Worse still, when stocks and dividends and bonuses are based on false value there is created another sort of inflation, the inflation of wage value. A large problem we have yet to deal with in this country is not the fact that a 20 dollars doesn't get you what it used to, it's that 20 million dollars doesn't get you what it used to. That's compounded by the lunacy of throwing 700 billion at a problem we can not name. The problem is not that there is not enough available credit. That might slow things down for the short term, but long term it solves nothing. The problem is how do people pay for something now that they could not afford then? Or, rather, what can be done for average wage earning Americans that will lessen the burden of every day necessities so that they can grow their wealth and therefore growing back the strength of the American economy.
Without the true understanding of what has been done by the inflationary and illegal accounting and cheerleading of accounting companies, credit raters, Wall Street mainstream journalists, editors and experts, as well as the companies and profiting investors, we can only try to come up with better question. Without better questions, how can we expect any better ideas to solve the problem?

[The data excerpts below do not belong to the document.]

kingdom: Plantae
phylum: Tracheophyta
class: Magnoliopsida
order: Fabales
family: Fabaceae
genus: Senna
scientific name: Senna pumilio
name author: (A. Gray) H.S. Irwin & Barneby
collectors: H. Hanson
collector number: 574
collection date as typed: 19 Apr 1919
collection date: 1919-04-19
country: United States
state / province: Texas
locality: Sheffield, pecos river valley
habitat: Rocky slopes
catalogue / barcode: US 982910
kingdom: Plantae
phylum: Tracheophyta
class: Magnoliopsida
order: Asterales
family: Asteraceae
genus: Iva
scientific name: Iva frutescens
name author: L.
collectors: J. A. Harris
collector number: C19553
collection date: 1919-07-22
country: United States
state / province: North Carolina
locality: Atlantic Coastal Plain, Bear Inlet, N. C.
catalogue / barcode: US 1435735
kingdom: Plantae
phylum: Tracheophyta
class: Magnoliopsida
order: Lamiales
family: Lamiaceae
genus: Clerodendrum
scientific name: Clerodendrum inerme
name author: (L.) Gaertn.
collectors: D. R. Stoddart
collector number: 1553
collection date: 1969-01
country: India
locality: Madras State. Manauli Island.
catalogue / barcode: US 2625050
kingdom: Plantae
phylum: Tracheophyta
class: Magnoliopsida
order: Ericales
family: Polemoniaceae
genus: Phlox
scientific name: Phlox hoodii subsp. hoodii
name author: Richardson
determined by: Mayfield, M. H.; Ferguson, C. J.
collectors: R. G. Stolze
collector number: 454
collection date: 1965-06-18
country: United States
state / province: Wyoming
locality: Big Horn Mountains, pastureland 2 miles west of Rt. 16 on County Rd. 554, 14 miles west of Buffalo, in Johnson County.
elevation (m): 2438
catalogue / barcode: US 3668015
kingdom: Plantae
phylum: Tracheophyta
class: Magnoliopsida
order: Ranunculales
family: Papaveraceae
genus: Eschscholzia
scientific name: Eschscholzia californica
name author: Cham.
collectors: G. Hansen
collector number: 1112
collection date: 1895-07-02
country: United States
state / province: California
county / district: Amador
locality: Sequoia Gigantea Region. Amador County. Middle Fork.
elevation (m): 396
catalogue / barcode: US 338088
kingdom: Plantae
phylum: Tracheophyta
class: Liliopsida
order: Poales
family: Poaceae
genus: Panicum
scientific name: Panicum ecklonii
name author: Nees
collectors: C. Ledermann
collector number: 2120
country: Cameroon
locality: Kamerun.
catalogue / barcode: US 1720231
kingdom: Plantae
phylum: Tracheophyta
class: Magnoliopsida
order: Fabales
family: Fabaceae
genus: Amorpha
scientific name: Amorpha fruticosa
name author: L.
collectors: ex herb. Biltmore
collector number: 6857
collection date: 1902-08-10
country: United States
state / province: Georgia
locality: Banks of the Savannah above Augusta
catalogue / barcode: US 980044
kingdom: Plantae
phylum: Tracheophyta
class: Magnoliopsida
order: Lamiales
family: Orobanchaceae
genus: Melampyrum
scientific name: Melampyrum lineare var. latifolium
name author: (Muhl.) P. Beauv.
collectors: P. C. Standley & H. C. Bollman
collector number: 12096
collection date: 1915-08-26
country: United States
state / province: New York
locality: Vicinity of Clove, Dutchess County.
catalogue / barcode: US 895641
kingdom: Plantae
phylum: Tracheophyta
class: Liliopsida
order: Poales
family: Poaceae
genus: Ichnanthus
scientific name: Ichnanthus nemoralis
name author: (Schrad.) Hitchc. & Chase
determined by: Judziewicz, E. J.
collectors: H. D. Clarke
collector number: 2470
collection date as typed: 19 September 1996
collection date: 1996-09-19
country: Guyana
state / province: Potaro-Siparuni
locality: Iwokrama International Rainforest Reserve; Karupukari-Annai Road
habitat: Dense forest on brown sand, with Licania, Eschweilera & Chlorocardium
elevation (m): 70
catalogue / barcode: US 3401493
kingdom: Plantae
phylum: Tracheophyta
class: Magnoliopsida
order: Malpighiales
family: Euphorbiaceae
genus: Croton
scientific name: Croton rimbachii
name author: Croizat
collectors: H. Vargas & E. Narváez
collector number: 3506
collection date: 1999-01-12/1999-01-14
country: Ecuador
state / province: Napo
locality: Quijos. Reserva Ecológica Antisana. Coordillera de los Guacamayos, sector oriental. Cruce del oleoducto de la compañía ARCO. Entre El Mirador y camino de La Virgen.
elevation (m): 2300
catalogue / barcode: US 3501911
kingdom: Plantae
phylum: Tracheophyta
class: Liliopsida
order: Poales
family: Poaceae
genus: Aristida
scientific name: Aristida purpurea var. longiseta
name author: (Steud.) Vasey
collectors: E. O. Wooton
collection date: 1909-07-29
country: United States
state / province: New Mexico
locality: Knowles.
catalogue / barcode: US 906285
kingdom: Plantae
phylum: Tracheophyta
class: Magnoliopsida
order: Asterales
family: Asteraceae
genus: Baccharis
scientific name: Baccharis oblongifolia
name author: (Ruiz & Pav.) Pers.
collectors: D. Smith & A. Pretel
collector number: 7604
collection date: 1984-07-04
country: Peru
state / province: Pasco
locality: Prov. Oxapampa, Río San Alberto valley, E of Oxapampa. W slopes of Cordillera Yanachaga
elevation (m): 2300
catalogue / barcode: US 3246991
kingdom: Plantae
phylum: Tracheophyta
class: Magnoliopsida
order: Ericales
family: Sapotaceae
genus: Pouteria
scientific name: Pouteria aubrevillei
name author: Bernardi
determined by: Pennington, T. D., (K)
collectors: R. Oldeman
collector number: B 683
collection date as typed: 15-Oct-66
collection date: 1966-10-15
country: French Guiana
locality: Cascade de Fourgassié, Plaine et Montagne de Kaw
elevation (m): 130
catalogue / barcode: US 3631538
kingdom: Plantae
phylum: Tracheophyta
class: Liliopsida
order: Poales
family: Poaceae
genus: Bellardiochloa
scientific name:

That is why I will no longer regard the losses or gains of The Dow or Nasdaq as an effective barometer for the health of our nations economy. I will never give credence to the opinion of any expert who may be just as misinformed as you or I. I will wonder if that expert has a stake in his answers from now on. I will not buy into the covers of the newspapers. I will not believe a word of anything I might hear on AM radio. That one should be pretty easy. I did not and will not panic and run under the covers whenever Paulson or Bush tell me to, which is likely to happen again while they still can. And I will definitely take the day off on inauguration day, crossing my fingers that a real change is on the way.
If this is the American dream, I believe that every last one of us deserves a fair piece of the pie!
Until we address as a nation the need to grow the average income of the American consumer we can not and will not fix the economy, if such as it is can be fixed. Even then, it is going to take a lot more than that, but I hope and believe that a progressive solution will work and help dispel the myth that a freer capitalism is the answer to, instead of the cause of this mess.
And if we really want to judge the nation's economy we might be better served by looking at our own old bank statement over the course of the years instead of listening to Jim Cramer everyday.